**Page text:**
18 Comments

In addition to sheer performance, we might add that algorithms that are supposed to be "wait free" can't really be said to be wait free if the atomic operations they rely on are implemented with a loop under the hood. So, on Armv8 they aren't really wait free, on Armv8.1 they are.

Expand full comment
author
Dec 8, 2022·edited Dec 8, 2022Author

I don't think I entirely agree with that, since it seems to me that the details of the implementation of the atomic operation don't affect the blocking semantics of the algorithm. It seems perverse to say that an implementation of an atomic which uses compare-and-swap [CAS], so necessarily has a loop, is different from one that implements the same operation inside a single instruction. Either of the implementations has to ensure that the relevant data is not updated by any other thread (or DMA access) during the update, and that enforces the required serialisation. The CAS implementation may be less efficient since the relevant cache line may bounce around the machine more, but it still has the requisite global forward progress guarantee, since for my CAS to fail, someone else's must have succeeded.

Of course, there may be other issues if the implementation was based on taking a single, global, lock which locked out all such operations independent of the address being updated, since that would destroy the global forward progress guarantee (as updates on one address could then prevent updates on another from ever happening).

Expand full comment

Upon re-reading that comment it seems that you are confusing wait free with lock free? The global progress guarantee is only enough to make an algorithm lock free. As the Wikipedia says: "An algorithm is wait-free if every operation has a bound on the number of steps the algorithm will take before the operation completes". Or are you saying that the single instruction version really is doing a loop that isn't visible in the assembly code?

**Directives:**
**a)** Answer these questions about the comment thread on wait-free algorithms, marking each answer to match its question:
(i) On which architecture version does the first comment say such algorithms really are wait free?
(ii) In the author's reply, what must have happened for one thread's CAS to fail?
(iii) According to the last comment, what is the global progress guarantee only enough to make an algorithm?
**b)** Proceed with the comment thread on wait-free atomics from the point where it stops.
The items were gathered from a separate source and are unrelated to the comment thread.

**Information provided:**
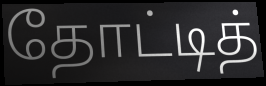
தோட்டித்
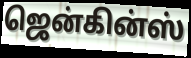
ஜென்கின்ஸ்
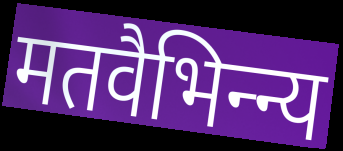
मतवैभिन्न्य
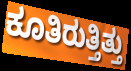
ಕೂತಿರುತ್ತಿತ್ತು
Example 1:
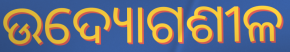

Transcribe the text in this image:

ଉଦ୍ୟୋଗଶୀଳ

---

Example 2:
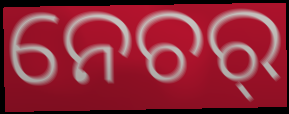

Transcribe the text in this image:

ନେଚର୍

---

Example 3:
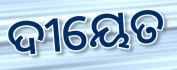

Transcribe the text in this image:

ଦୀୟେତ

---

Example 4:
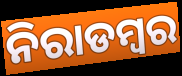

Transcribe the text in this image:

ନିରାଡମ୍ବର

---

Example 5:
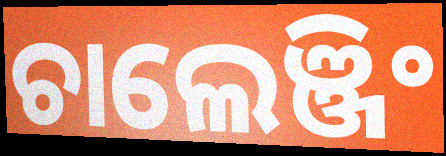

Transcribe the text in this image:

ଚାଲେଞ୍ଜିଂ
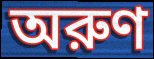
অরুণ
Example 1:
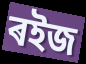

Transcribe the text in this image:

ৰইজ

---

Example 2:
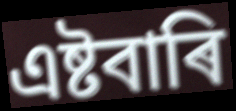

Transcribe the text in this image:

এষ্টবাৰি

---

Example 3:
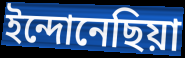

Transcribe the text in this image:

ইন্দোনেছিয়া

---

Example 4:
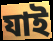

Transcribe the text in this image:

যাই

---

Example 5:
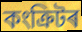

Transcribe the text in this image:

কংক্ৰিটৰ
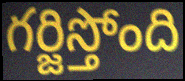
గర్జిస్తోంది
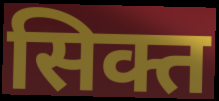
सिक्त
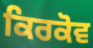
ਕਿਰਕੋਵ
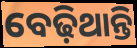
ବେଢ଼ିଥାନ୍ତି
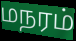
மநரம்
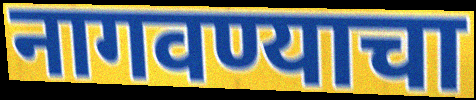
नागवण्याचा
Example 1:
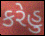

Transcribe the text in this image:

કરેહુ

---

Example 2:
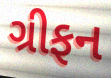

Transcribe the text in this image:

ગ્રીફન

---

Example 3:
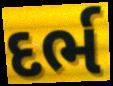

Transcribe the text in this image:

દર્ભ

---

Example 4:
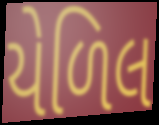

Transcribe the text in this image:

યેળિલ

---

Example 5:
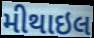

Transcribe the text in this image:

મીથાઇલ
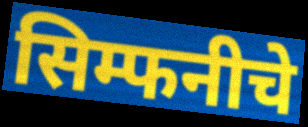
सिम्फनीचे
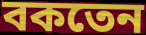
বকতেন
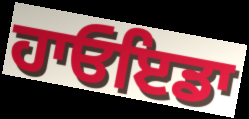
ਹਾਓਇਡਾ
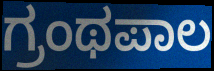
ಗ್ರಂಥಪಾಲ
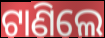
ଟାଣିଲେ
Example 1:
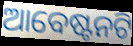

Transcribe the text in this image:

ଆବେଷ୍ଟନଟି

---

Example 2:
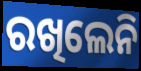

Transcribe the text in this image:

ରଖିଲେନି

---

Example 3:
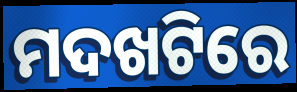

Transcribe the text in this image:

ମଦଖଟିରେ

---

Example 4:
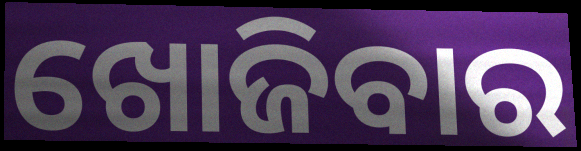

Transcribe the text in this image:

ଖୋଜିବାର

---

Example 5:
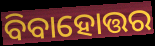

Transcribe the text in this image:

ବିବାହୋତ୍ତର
...
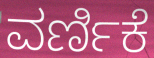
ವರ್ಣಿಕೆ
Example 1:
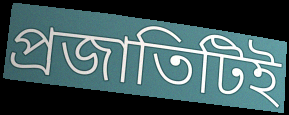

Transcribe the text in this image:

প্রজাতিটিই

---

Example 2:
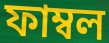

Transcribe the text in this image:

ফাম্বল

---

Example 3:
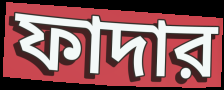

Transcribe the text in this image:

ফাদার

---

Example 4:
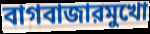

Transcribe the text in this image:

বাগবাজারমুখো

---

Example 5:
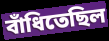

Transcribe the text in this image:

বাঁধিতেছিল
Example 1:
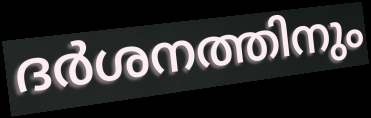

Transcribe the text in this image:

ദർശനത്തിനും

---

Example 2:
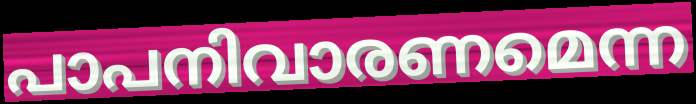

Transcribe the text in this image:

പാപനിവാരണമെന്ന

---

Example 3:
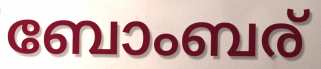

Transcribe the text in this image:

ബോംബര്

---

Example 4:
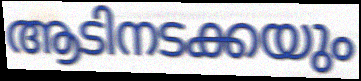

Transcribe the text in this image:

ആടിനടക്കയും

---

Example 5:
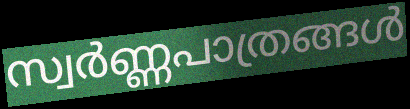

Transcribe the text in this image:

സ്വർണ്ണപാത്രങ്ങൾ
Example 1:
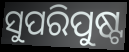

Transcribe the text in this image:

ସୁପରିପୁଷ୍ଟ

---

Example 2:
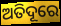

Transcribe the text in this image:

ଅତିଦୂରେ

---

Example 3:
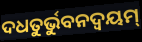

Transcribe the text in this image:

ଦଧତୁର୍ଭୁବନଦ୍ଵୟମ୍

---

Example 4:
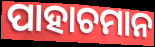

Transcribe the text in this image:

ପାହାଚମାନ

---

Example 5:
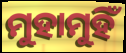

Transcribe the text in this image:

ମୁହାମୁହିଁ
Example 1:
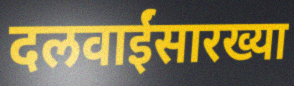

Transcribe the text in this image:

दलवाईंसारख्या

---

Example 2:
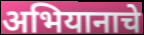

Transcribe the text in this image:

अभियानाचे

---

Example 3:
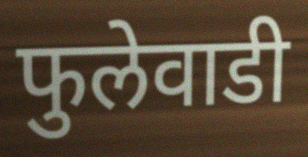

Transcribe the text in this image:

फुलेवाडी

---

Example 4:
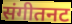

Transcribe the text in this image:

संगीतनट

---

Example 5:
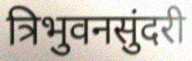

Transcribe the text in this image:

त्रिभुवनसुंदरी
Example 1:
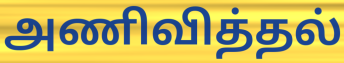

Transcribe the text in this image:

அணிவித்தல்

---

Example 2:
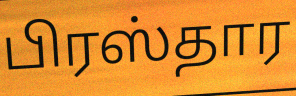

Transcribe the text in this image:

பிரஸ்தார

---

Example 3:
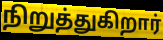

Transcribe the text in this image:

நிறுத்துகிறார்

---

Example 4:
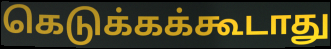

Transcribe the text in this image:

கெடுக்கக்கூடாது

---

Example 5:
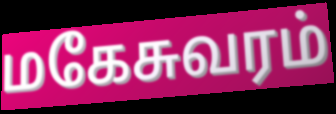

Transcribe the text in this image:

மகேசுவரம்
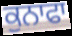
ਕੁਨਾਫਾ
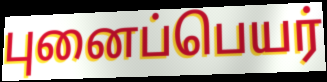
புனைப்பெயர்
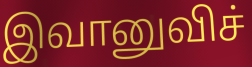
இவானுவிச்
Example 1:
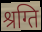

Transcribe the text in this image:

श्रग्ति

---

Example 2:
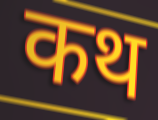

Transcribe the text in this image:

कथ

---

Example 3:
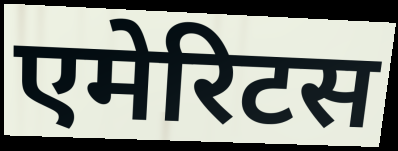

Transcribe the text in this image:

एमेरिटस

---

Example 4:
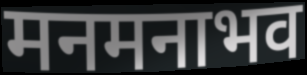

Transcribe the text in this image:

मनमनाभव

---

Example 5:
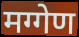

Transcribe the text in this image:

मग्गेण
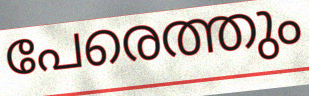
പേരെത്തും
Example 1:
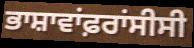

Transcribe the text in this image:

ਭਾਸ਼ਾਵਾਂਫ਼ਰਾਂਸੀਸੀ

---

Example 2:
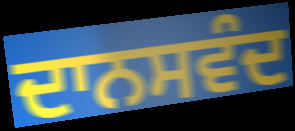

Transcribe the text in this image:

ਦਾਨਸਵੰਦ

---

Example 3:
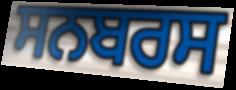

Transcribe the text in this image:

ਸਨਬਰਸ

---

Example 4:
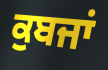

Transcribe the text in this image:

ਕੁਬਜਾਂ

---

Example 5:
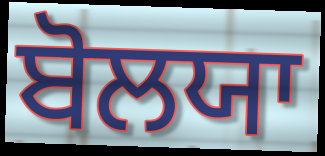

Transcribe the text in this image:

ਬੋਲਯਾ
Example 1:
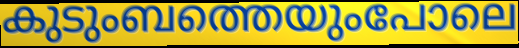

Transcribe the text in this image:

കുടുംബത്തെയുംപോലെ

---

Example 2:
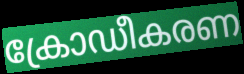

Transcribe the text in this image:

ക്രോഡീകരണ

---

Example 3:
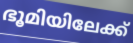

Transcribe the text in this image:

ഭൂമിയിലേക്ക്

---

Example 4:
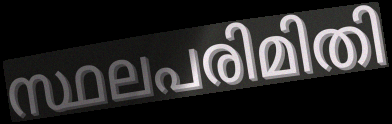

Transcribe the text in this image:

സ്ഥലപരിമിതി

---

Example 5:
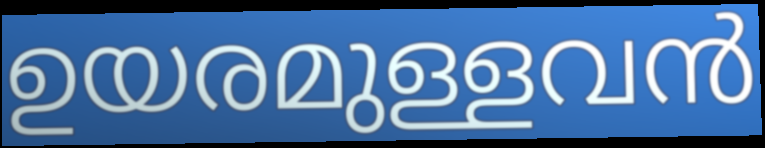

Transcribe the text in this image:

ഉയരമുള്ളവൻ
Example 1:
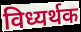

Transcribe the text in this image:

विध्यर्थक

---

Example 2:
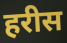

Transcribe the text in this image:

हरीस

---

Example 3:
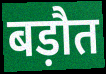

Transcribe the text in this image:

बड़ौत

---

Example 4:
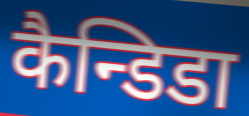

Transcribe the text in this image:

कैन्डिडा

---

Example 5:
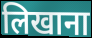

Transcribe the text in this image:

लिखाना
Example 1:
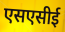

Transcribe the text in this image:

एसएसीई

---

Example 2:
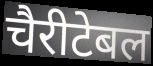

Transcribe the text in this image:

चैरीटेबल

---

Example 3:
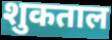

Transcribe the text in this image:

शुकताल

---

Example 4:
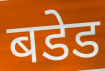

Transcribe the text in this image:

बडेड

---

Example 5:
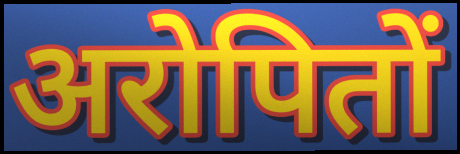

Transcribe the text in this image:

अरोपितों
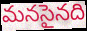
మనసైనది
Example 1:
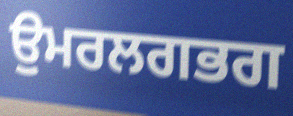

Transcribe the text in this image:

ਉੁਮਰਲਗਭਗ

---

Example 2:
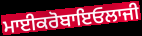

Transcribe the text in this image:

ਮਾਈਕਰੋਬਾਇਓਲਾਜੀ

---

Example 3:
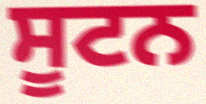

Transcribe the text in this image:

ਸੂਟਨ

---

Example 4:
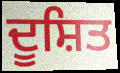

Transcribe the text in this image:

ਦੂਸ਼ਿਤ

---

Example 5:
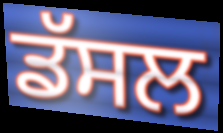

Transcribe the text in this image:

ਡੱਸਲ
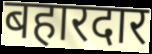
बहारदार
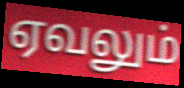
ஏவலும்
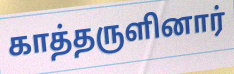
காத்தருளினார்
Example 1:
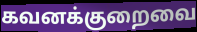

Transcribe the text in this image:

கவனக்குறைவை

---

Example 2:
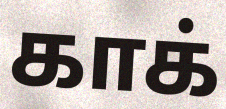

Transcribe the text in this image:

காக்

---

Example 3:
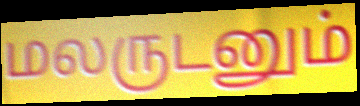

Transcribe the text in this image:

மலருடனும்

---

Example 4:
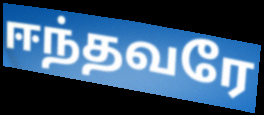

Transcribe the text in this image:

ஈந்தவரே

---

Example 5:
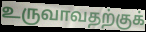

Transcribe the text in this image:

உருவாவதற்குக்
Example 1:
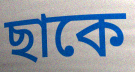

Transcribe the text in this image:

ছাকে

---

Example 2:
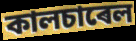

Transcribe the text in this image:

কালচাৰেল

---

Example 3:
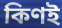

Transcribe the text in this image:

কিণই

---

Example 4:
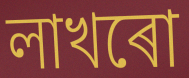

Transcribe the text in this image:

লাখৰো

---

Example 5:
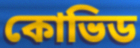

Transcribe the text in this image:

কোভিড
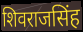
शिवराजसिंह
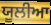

**Results for each task:**
**a)**
(i) Armv8.1
(ii) Someone else's CAS must have succeeded.
(iii) Lock free

**b)**
Expand full comment
author

The definition of wait-free to which you (implicitly) point says nothing about having no polling loops, rather it says that there should be guaranteed per-thread progress. The description (and the related paper) also point out that they use compare-and-swap (CAS) which, since it can fail, does not need an internal loop even when one is forced to emulate it using LL-SC. Therefore changes in the underlying implementation of other atomic operations would not affect this.

Expand full comment

"[t]he definition of wait-free to which you (implicitly) point says nothing about having no polling loops"

This is just plain wrong. If an operation depends on a polling loop, it can not be guaranteed to be completed within a bounded number of steps.

Or, as it says here: "A wait-free data structure is a lock-free data structure with the additional property that every thread accessing the data structure can make complete its operation within a bounded number of steps, regardless of the behaviour of other threads. Algorithms that can involve an unbounded number of retries due to clashes with other threads are thus not wait-free."

A loop that keeps retrying when it's intercepted by another thread is not wait-free. It may be lock free, but not wait free. Or, as you state yourself: "...rather it says that there should be guaranteed per-thread progress". While the thread is in the polling loop, it is not making progress.

Expand full comment
author

I mis-phrased, what I meant was that loops are permitted as long as there is an upper bound on the number of iterations, so you are polling, but know that there is a an upper bound. For instance, you could allocate each thread a time-slot, but make it wait (and poll) until that slot becomes available. What is required is that there is a guarantee of thread progress within a bounded time, not that there are no loops.

The paper which WIkipedia claims made this popular (http://www.cs.technion.ac.il/~erez/Papers/wfquque-ppopp.pdf) has threads helping each other out, so clearly the progress of one thread will depend on how many operations other threads have created which it then performs, so there is an upper bound on how long it will be delayed, but it is executing a loop...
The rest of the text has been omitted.